A 32-year-old woman presented with acute lower-limb paralysis due to profound weakness. Laboratory tests revealed severe hypokalemia (K+ 1.2 mmol/L) with hyperchloremia (Cl- 120 mmol/L). Arterial blood gas confirmed a non–anion gap metabolic acidosis (pH 7.32, HCO3- 14 mmol/L, pCO2 28.3 mmHg). Urinalysis demonstrated inappropriately alkaline urine (pH 7.0) and a positive urinary anion gap (31.1 mEq/L). Renal and thyroid functions were normal, excluding chronic kidney disease and thyrotoxic periodic paralysis. Kidney ultrasound showed multiple nephrolithiasis. Autoimmune (ANA/anti-SSA, anti-SSB) and viral serologies were negative. The patient had short stature since childhood with a family history of similar features in her grandmother. These findings established the diagnosis of distal renal tubular acidosis and raised suspicion of a hereditary etiology.
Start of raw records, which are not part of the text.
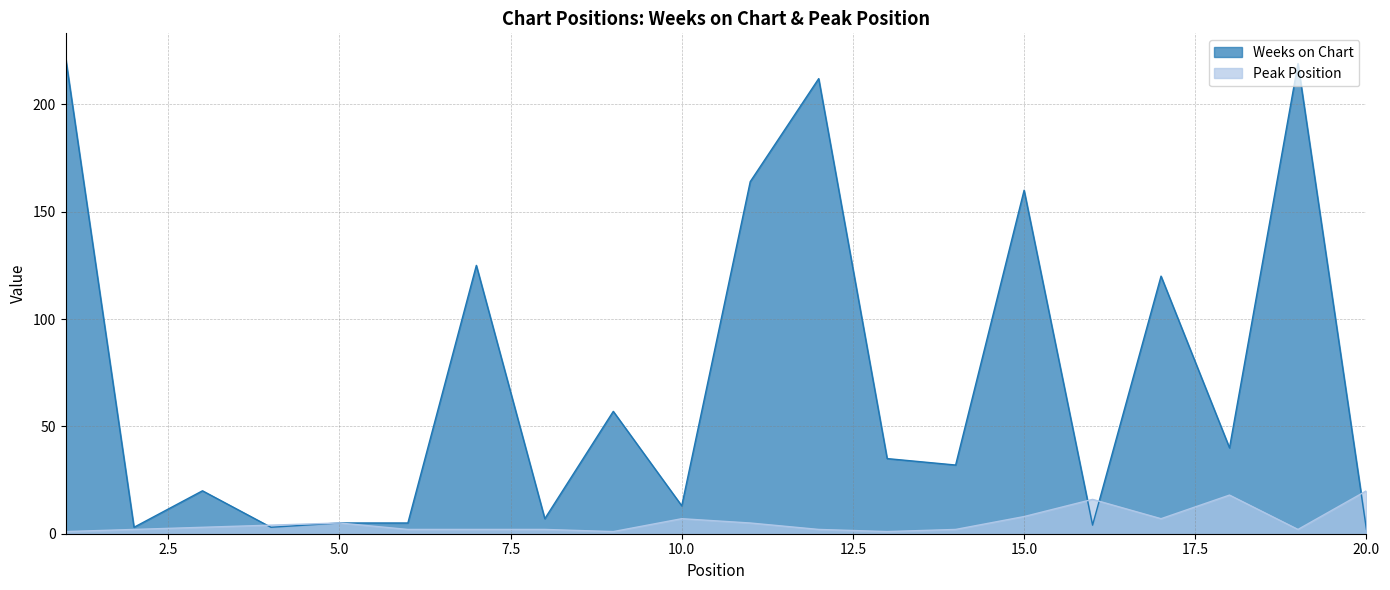

Rank the series by their maximum value, from lowest to highest.

Peak Position, Weeks on Chart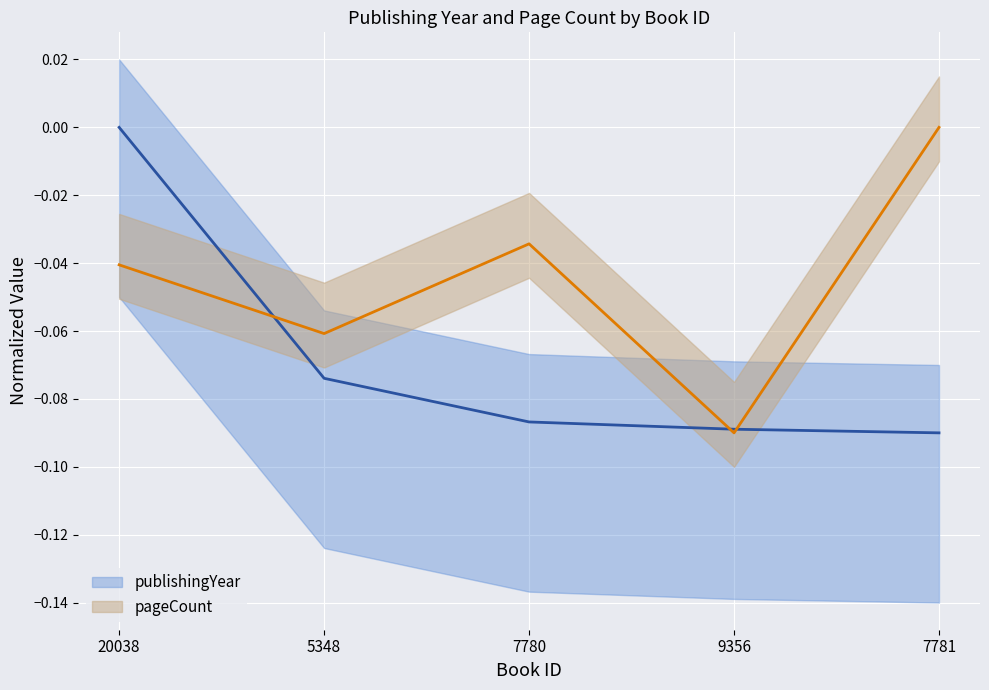

Where do pageCount and publishingYear first cross each other?

20038 and 5348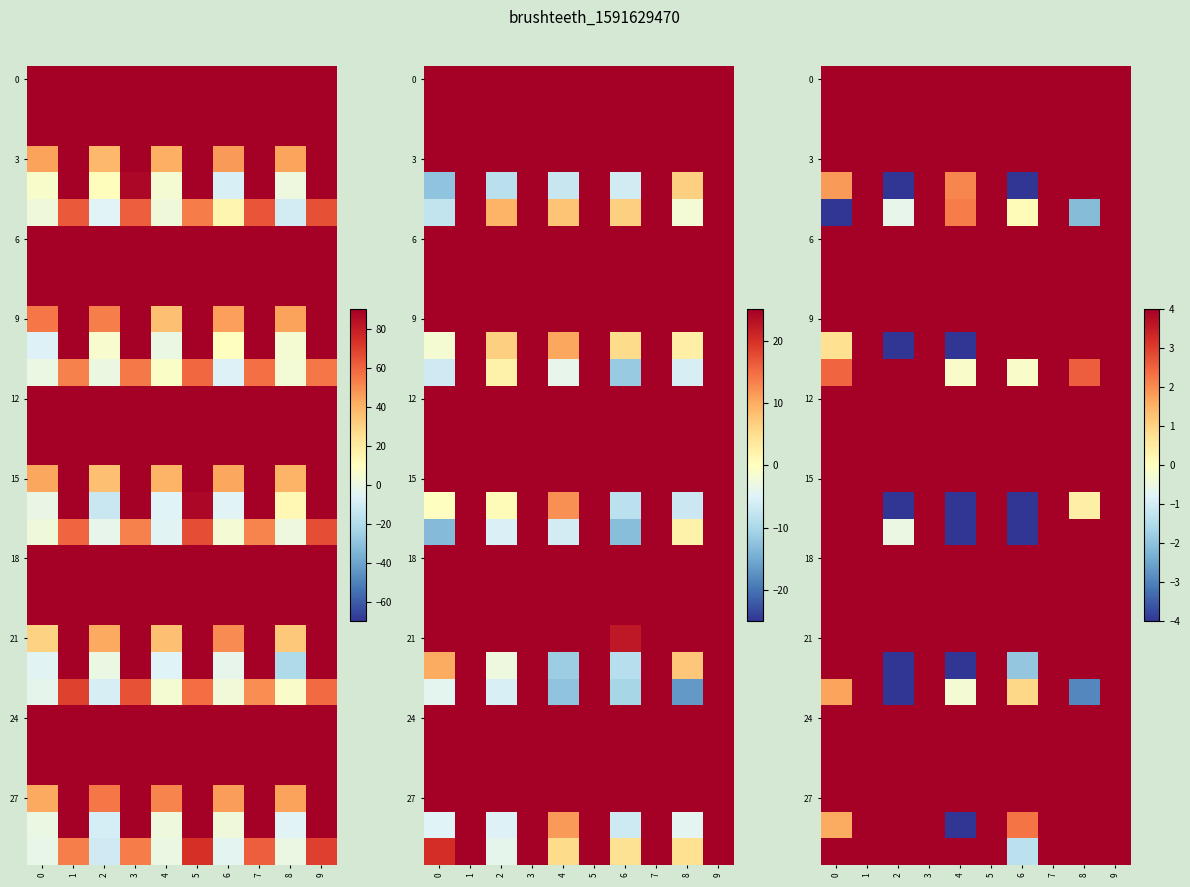

Which series has the widest spread of values?

3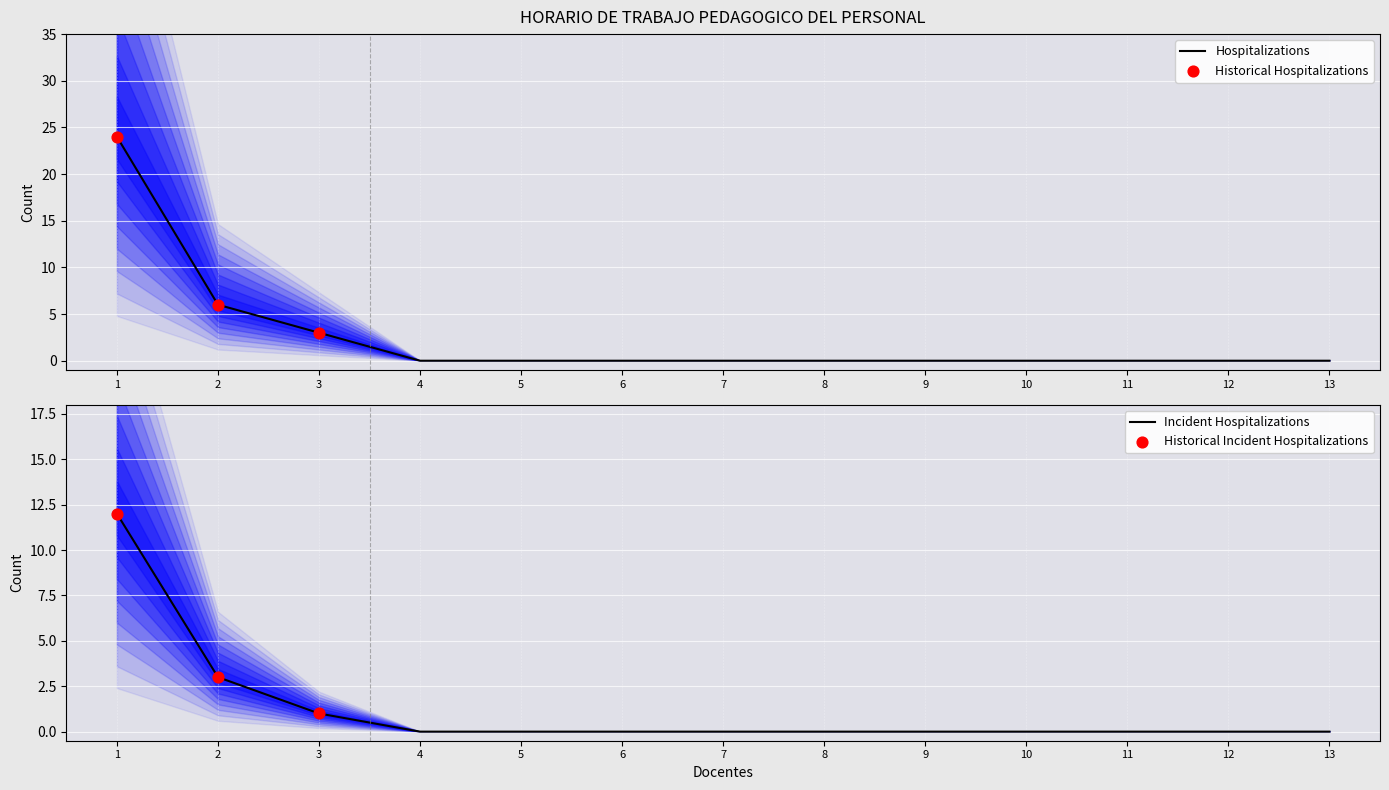

The Hospitalizations series shows 0 at 10. True or false?

True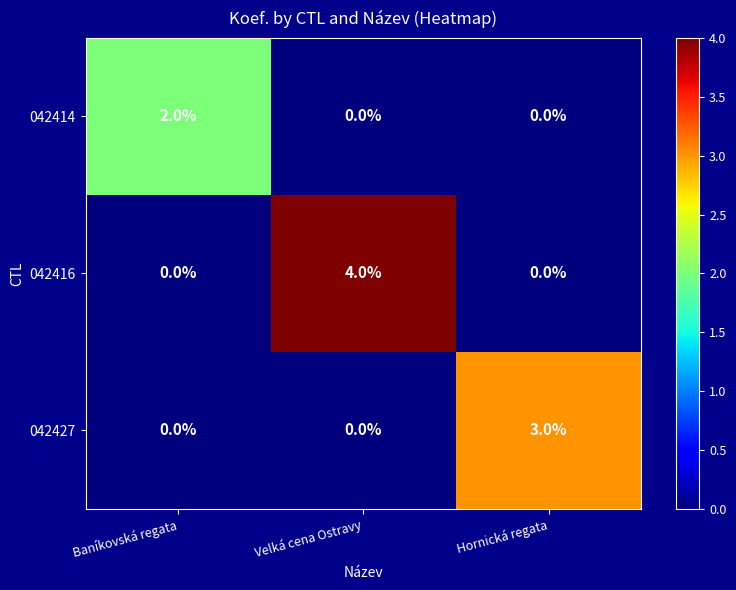

Which label corresponds to the largest value in the chart?

Velká cena Ostravy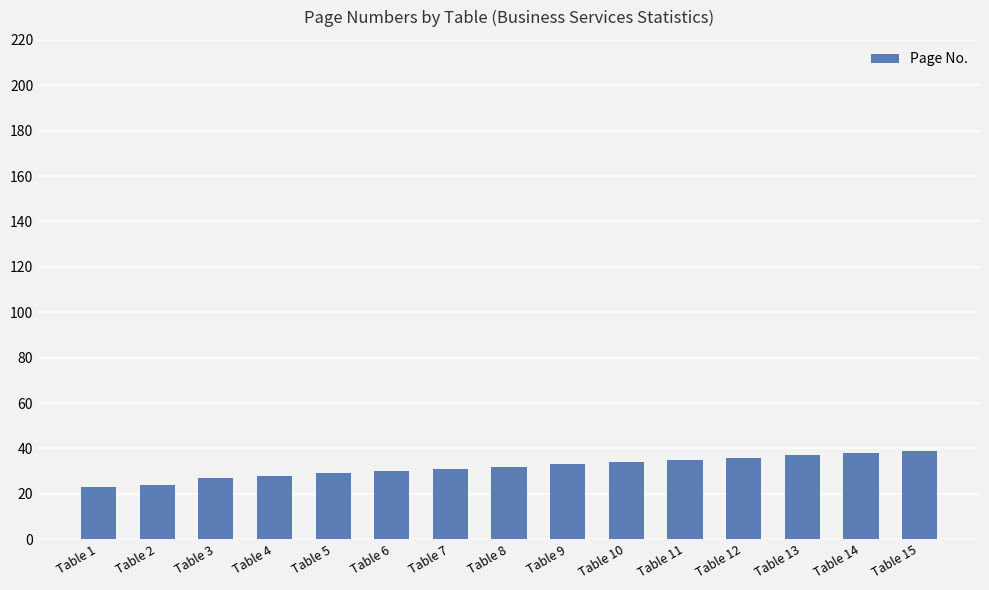

What is the value of the 2nd bar from the left?

24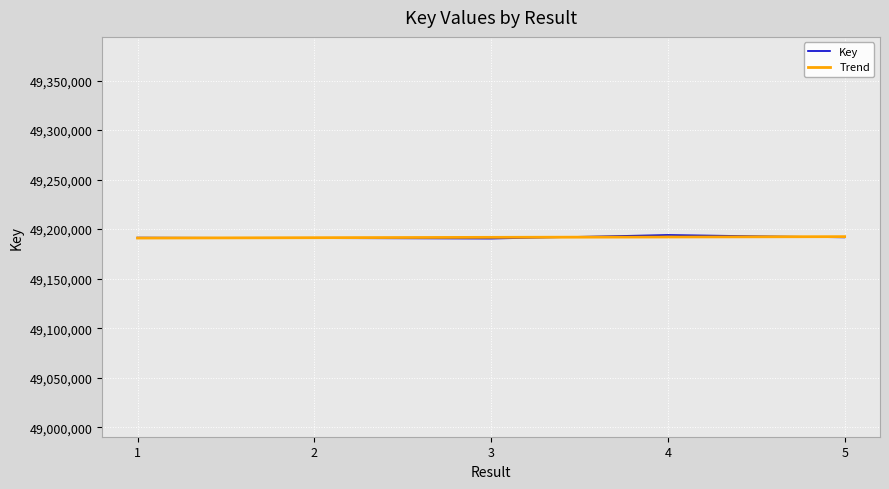

Reading left to right, what are all the values shown in this chart?

49191412	49190889	49190393	49194027	49191619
This case demonstrates adult-onset distal RTA presenting with severe hypokalemic paralysis, non-anion gap hyperchloremic metabolic acidosis, and inappropriately alkaline urine. The transtubular potassium gradient was 7, confirming renal potassium wasting. Autoimmune serology was negative, and a hereditary etiology was suspected based on family history, although genetic testing was not available. After three months of oral potassium and bicarbonate supplementation, the patient achieved complete symptom resolution and remained clinically stable during follow-up, underscoring the importance of early recognition and guideline-based therapy to prevent recurrent paralysis and renal complications.
Adult-onset, non-autoimmune distal RTA with suspected hereditary background is exceptionally rare. Early recognition is critical for accurate diagnosis, guideline-based therapy, and prevention of recurrent paralysis and long-term renal complications.